I don’t actually know what that phrase means, but it rings true for me in this case.
The last few months, I have been unable to live. The separation from him and impending increased separation filled me with utter desolation. I won’t go into it.
I finally have a plan. This coming year will be the best one of my life. Because I have nothing.
“Of course you have something. You probably have family, other friends, people who love you and whom you love.”
Yes, you are right: I do. I love them very much and would die for them. But I won’t continue living dead for them.
This will be the best year of my life because it is a year in which, for me to have anything at all–to have anything good come out of it–I will have to rely on God.
My value gauge was reset this summer. I now know what I want most in life. I have often been overwhelmed by the sheer impossibility of ever finding it. But, knowing that the person from this summer exists gives me hope. I had thought I would always be alone. He exists, so there must be more. There is someone who is my home.

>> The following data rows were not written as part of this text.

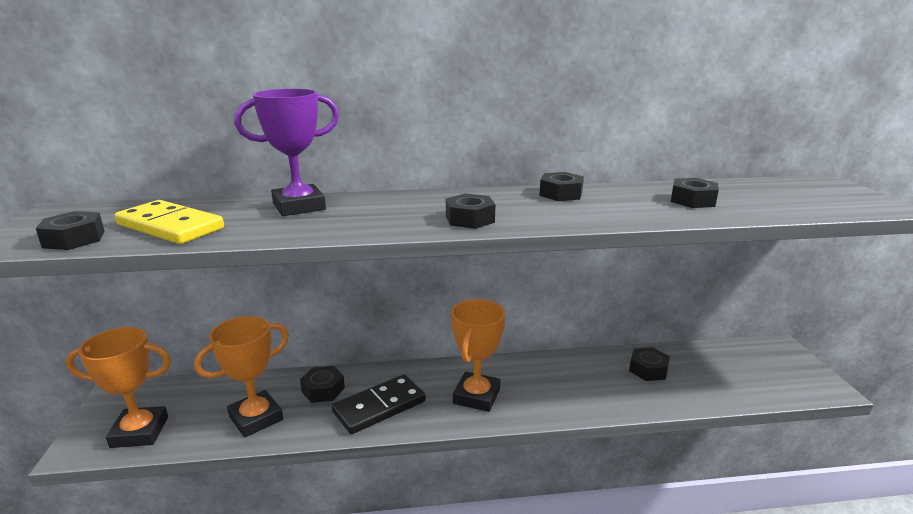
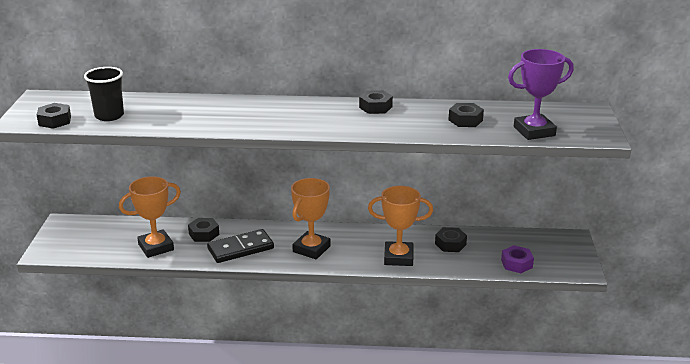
camera: 10 degrees right, 5 degrees up
(139, 432) = (80, 247): orange trophy -> orange trophy (398, 257)
(170, 227) = (109, 116): yellow domino -> black cup
(299, 206) = (191, 105): purple trophy -> purple trophy (534, 131)
(469, 219) = (298, 124): black nut -> none
(746, 388) = (516, 264): none -> purple nut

The thing about God is that he wants to give people everything. He lets people break so that they will see him and turn to him. Not because he’s self-centered, but because he is everything good. He is the answer to all of their questions. He wants people to turn to him so that they can be.
So, this year, to even be happy for any one day, I will have to hope in God.
I’ve cried a lot to get to this point. “Why don’t you just go do something–this or that–and make it better?”
The emptiness is still there inside of me, and it can only be filled by one thing. However, it has been softened greatly. It doesn’t overwhelm me with pain anymore. One day, I will find where I belong. Now, the isolation doesn’t hurt me as much. I’ve lived a very isolated life, a very self-deprecating life. Always believing I was less than others and working hard to gain their acceptance.
I am free. And this is my plan. I’ve cried so much to get here and the future looked utterly bleak. But I will get through it. God has only brought me here to bless me.
When I came to South Korea, I felt as if I was stepping off into nothing, waiting for God to catch me. Even more so when I changed jobs (something I was really afraid of).
Now I really am. He spent the last 16 months making me realize I had wings. Now he will teach me to fly.
Because he is kind.
LOL, that makes me sound brainwashed or delusional. “God put you through all of that pain, and you call him ‘kind’?”
Yes, because he was willing to make me hate him in order to give me exactly what I’ve always longed for. We all are like children, lost and thrashing about in the dark.